------ Exercise materials ------

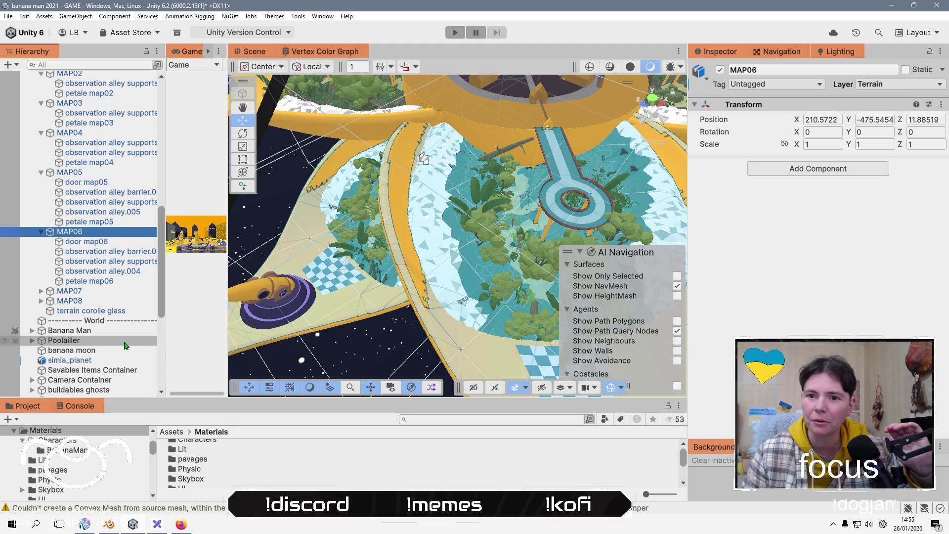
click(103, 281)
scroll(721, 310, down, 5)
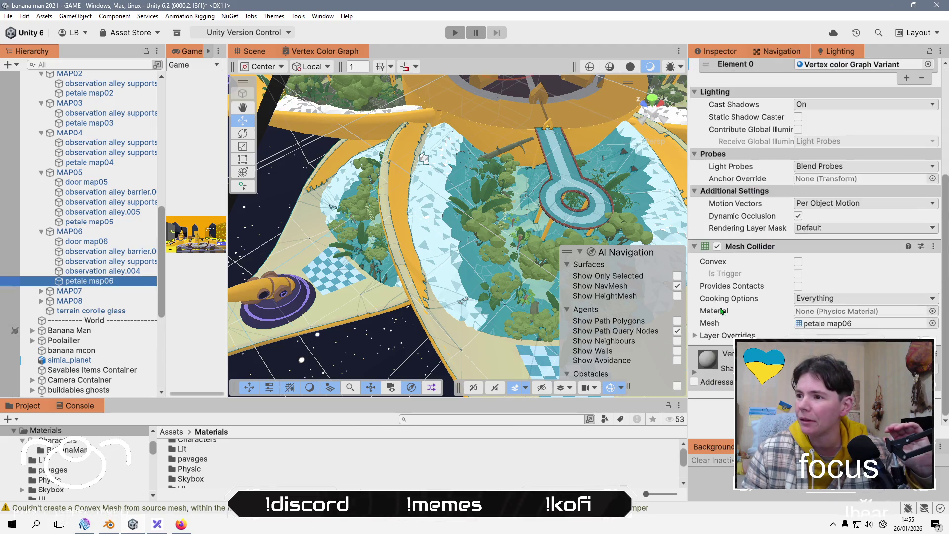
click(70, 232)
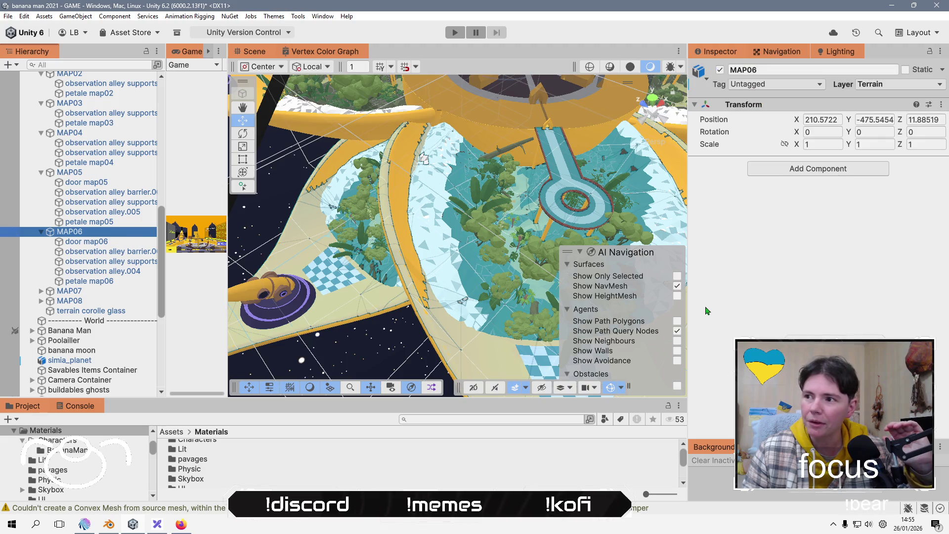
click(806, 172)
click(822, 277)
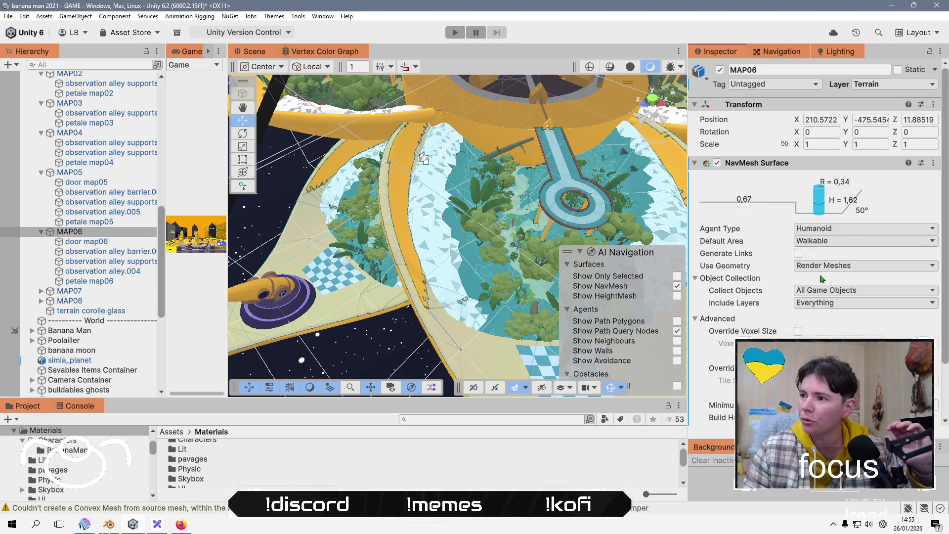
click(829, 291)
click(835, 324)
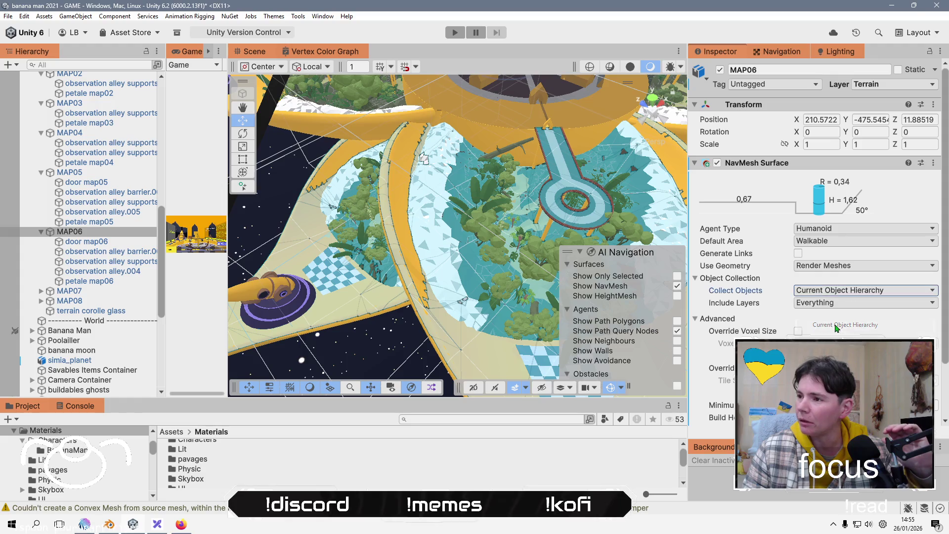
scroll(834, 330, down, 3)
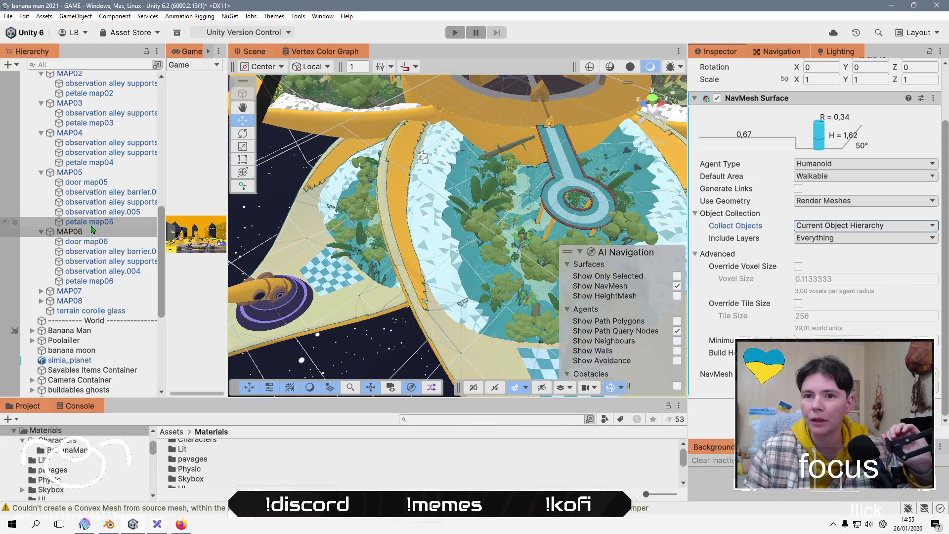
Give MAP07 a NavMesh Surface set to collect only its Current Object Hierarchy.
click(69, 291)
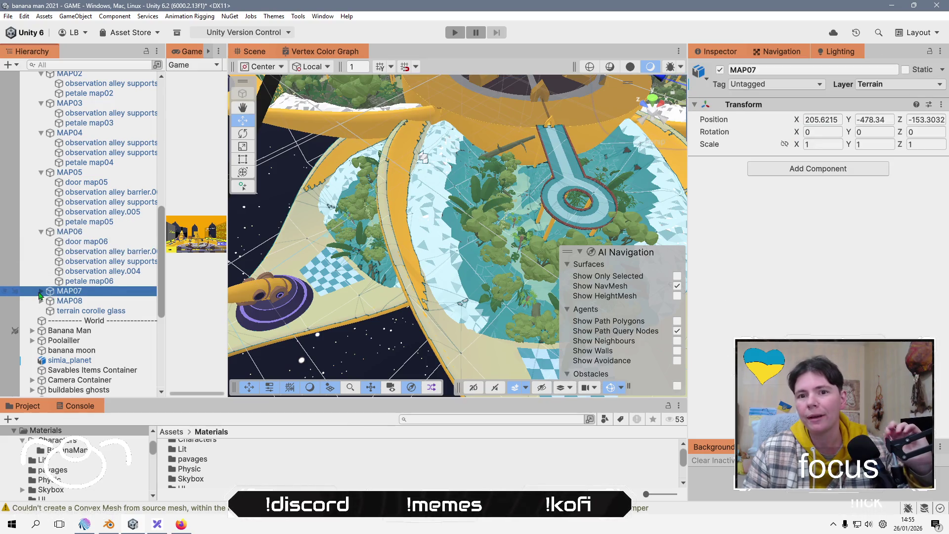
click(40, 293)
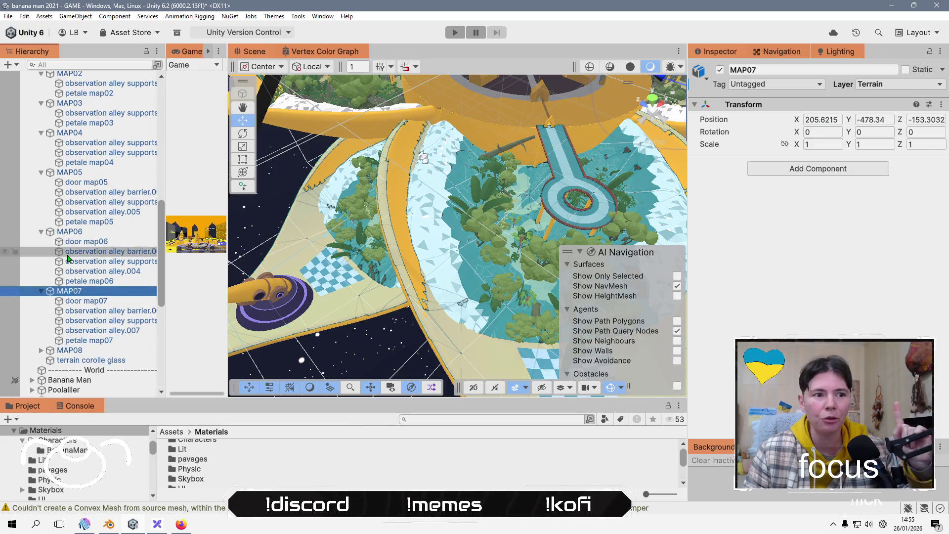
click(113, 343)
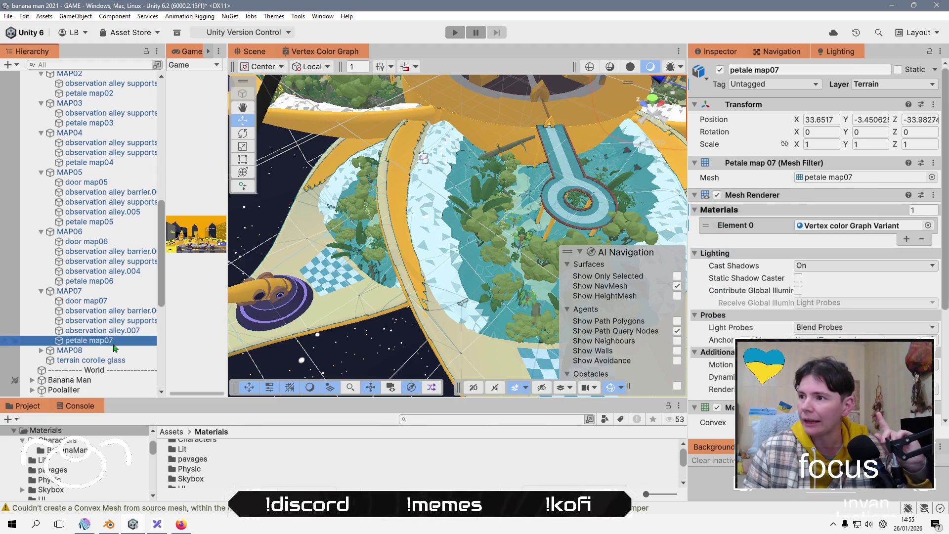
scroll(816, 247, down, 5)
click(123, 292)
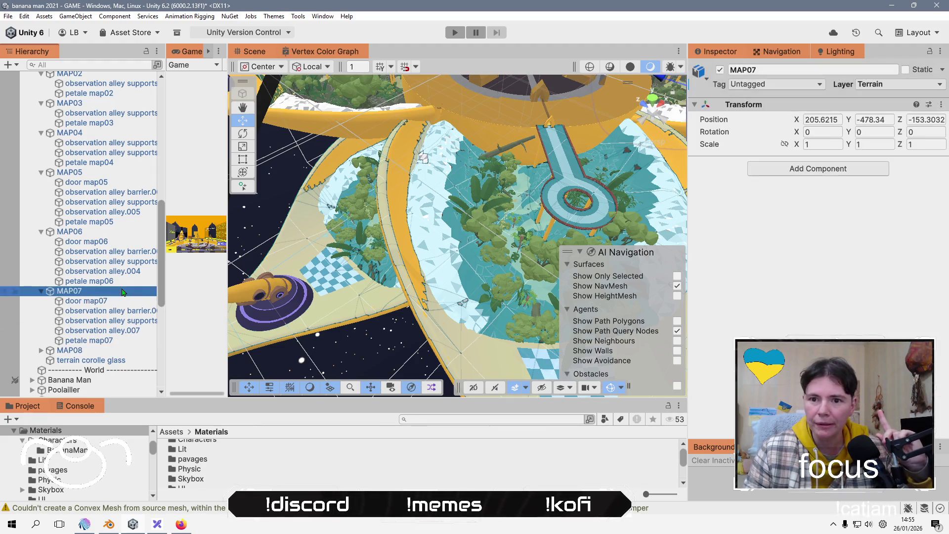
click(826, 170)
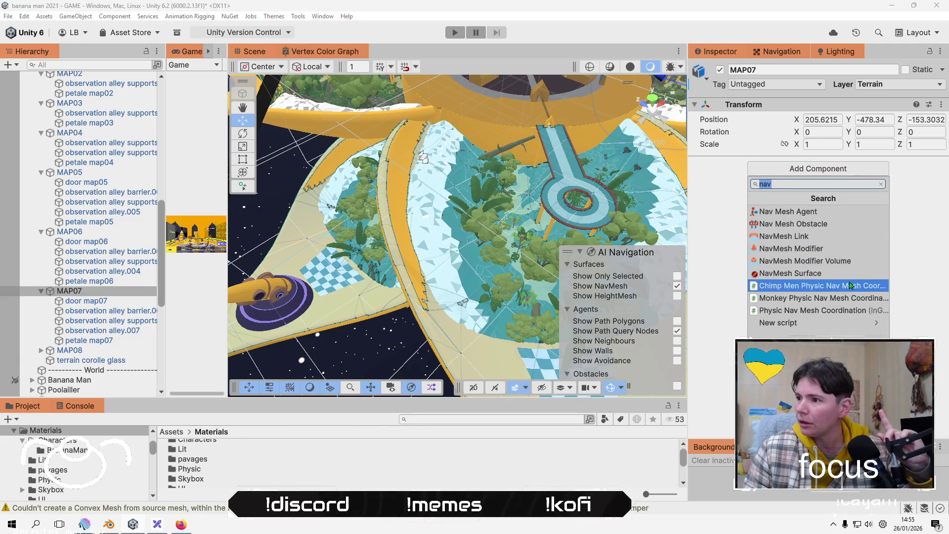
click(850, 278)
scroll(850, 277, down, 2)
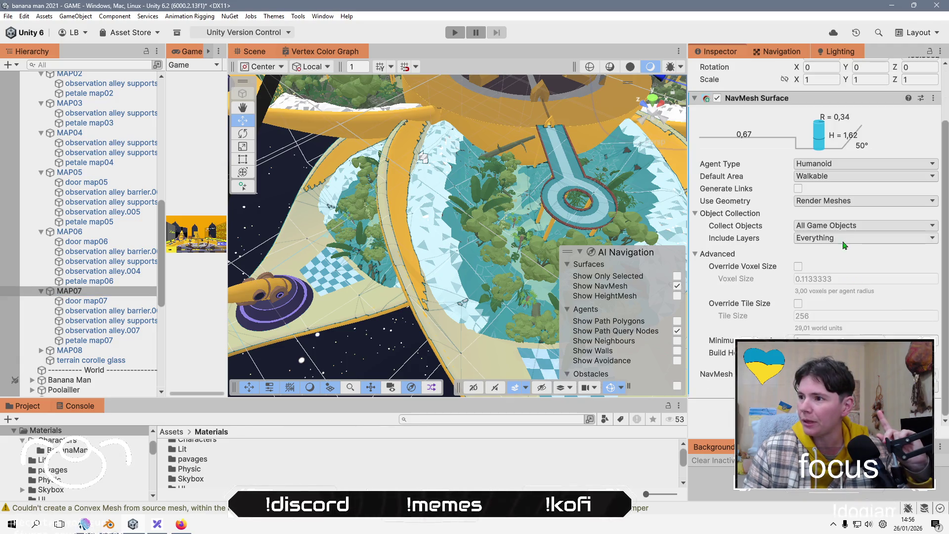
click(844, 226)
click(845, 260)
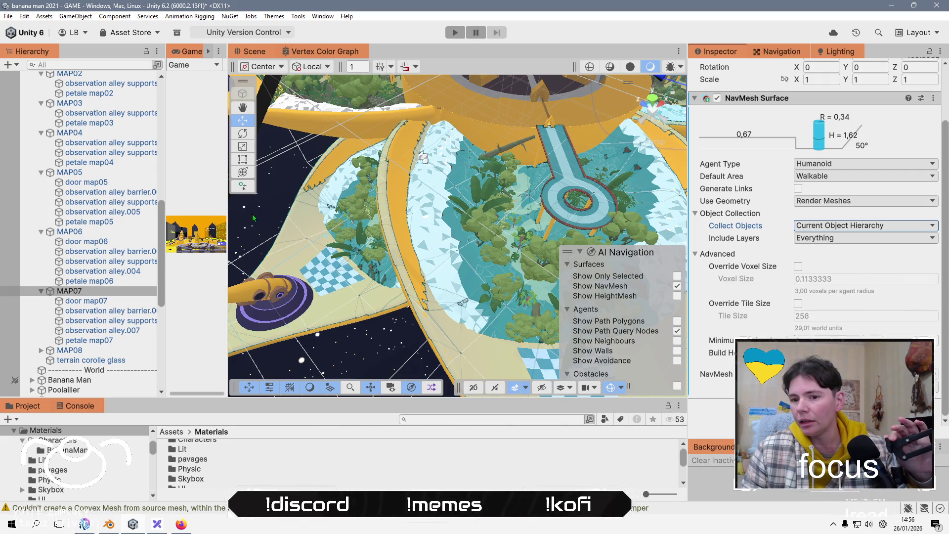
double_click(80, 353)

------

Please give an exact printout of all the records, pictures aside.

click(103, 281)
scroll(721, 310, down, 5)
click(70, 232)
click(806, 172)
click(822, 277)
click(829, 291)
click(835, 324)
scroll(834, 330, down, 3)
Give MAP07 a NavMesh Surface set to collect only its Current Object Hierarchy.
click(69, 291)
click(40, 293)
click(113, 343)
scroll(816, 247, down, 5)
click(123, 292)
click(826, 170)
click(850, 278)
scroll(850, 277, down, 2)
click(844, 226)
click(845, 260)
double_click(80, 353)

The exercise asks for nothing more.